Two test case were used for this work the Bump case and
the Pilot 2D case. We tried to run a much larger case (combustion chamber
in 3D, Pilot 3D) without success.
This case is a two-dimensional bump developing a shock wave on its extrados. The mesh is made of 10000 cells. The number of time iterations is set to 10000. The best speed-up is obtained with 2 processors. With more than 2 processors the CPU time continues to drop but the time spent in communication between processors increases. As a result the overall user time gets higher.
The memory used decreases with the number of processors. The master processes requires more memory than the slaves. The overall needed memory needed for the computation increases withe the number of processes as the border nodes of each process are duplicated in order to allow the reconnection over all the domain.
This test case seems not severe enough to really describe the performances of the cluster.
This case is a two-dimensional combustion chamber. The
mesh is made of 20000 cells. The number of iterations is set to 100. The
best speed-up is obtained with 3 processors but the gain between 2 and
3 procs is not significant. The optimum computation would therefore be
performed with 2 processors. If we compare these results with the one obtained
for the bump, the effect of the larger number of nodes appear as the adavantage
of multiple processors is much sharper in this case.

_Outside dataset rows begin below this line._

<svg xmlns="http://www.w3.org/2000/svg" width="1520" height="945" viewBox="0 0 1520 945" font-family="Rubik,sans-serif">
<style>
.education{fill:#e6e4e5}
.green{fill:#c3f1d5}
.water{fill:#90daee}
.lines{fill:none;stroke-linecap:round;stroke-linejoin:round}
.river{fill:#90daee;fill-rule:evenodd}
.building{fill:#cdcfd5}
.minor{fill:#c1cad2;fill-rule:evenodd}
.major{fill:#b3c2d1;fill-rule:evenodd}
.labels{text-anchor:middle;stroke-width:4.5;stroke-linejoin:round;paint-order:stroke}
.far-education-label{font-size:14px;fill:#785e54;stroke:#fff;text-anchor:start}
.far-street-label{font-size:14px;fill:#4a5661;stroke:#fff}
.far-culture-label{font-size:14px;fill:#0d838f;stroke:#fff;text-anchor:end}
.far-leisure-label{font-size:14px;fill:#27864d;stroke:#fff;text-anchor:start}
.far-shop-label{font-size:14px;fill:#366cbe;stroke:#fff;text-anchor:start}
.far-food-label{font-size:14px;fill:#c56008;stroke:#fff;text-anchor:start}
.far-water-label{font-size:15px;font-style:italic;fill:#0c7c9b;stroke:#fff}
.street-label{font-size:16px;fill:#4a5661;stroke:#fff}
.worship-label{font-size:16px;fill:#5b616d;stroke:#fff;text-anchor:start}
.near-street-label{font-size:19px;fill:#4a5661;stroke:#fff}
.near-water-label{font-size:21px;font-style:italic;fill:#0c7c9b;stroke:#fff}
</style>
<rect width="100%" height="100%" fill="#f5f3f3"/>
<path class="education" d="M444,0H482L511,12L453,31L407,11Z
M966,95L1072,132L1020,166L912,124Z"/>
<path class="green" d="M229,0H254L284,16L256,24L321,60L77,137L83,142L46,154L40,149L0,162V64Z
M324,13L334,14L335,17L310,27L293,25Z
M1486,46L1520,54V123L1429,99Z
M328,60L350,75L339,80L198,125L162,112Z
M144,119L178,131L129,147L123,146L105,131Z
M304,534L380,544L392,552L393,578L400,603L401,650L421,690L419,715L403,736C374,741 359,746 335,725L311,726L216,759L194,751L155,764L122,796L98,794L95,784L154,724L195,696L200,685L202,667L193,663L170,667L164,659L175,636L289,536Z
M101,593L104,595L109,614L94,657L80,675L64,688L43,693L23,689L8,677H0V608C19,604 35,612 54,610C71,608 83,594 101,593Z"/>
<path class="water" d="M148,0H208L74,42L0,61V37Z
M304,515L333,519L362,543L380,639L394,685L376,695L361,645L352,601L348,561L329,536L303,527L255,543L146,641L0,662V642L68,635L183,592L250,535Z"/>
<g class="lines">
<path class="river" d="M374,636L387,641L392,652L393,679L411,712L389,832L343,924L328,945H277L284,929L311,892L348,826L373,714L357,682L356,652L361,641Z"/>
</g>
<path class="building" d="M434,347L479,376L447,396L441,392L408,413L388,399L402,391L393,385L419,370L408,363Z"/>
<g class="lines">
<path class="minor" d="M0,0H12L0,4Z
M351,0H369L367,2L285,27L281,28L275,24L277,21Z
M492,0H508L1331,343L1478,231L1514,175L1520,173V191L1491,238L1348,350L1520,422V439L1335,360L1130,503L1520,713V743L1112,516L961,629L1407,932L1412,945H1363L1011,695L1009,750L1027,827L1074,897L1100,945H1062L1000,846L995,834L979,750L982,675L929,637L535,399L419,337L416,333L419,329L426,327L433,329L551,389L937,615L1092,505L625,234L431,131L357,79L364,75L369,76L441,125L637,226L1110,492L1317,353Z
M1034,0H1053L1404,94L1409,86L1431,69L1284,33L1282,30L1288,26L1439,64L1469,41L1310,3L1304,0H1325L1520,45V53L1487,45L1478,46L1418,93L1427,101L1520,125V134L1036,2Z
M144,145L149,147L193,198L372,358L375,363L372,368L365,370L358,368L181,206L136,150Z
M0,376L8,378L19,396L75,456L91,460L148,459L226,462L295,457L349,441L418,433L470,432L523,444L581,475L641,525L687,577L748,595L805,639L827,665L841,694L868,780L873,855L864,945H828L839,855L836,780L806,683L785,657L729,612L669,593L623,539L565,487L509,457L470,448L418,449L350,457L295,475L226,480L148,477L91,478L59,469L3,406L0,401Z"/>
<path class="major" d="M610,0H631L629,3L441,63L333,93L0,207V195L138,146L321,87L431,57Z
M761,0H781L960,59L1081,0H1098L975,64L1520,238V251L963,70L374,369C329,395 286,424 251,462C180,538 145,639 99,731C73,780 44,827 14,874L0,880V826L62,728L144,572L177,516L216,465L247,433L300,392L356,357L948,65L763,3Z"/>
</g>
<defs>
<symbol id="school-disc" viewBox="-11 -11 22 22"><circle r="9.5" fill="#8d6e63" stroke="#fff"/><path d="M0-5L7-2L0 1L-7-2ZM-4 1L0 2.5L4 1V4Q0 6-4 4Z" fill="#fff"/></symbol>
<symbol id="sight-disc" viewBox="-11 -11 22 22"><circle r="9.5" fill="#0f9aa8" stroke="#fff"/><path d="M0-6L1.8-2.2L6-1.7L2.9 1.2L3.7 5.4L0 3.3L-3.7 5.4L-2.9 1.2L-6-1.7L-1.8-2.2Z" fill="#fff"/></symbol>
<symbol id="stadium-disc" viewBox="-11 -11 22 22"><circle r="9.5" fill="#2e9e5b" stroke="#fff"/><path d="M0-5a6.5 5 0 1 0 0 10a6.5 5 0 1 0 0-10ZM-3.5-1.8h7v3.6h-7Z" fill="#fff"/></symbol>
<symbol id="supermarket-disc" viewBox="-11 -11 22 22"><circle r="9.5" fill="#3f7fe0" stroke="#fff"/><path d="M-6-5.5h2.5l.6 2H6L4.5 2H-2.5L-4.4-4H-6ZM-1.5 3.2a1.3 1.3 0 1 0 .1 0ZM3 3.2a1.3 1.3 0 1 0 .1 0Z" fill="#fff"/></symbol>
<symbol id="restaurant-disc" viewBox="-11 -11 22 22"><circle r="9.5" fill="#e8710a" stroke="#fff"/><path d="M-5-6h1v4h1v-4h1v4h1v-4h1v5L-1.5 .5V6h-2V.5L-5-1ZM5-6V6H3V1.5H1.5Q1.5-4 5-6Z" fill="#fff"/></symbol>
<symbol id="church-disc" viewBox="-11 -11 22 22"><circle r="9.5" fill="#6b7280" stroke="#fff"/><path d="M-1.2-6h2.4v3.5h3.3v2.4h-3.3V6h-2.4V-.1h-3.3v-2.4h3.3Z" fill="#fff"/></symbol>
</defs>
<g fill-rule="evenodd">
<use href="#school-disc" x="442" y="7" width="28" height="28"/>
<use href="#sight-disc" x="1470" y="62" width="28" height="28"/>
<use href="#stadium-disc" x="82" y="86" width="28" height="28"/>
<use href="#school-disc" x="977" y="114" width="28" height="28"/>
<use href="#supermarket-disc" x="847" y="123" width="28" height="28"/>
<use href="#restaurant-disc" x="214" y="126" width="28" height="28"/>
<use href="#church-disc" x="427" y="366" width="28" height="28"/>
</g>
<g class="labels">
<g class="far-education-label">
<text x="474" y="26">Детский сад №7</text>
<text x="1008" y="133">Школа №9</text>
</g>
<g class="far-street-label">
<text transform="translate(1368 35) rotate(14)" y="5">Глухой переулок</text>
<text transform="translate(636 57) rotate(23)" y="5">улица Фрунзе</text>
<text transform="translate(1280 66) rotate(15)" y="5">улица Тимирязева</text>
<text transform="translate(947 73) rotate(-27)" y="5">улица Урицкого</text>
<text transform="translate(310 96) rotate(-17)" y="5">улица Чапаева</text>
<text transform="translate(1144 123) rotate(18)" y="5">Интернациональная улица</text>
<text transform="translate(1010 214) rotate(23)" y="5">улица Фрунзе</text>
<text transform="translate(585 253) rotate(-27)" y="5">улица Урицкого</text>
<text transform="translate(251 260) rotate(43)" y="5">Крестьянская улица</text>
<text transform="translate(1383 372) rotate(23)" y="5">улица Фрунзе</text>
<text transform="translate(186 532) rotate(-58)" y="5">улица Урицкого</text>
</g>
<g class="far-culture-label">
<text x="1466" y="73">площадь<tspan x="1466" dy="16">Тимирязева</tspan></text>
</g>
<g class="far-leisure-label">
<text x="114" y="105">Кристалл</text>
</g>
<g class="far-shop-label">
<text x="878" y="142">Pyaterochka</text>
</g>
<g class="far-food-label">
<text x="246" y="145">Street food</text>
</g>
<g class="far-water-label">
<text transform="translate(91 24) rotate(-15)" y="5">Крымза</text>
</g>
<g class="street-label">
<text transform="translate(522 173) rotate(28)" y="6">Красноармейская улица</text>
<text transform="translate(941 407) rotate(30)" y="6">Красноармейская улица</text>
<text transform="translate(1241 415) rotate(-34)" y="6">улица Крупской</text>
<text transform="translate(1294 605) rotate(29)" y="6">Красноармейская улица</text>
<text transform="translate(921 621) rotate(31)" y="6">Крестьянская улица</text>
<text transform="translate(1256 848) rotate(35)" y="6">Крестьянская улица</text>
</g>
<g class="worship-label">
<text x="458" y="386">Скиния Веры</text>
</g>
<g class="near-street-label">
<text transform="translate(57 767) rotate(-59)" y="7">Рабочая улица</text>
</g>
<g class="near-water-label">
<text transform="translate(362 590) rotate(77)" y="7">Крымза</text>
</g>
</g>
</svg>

To increase the size of the calculation the same case is run with a 4th order scheme. The computation time therefore is multiplied by 2. We could expect the optimum to be reached with 4 processors but the 4th order scheme also influences the communication: two neighbours processes have to exchange twice more nodes. That's why the optimum configuration is still the use of 2 nodes.
In order to qualify the performances of the cluster we
have compared them with the result of an Origin2000 (8 processors machine)
owned by Cerfacs. The parallel machine spends a very little time
in communication thanks to its special architecture. The best speed-up
is obtained with 7 procs, the optimum configuration is 3 procs. The computation
times are equivalent with the cluster for the same test case.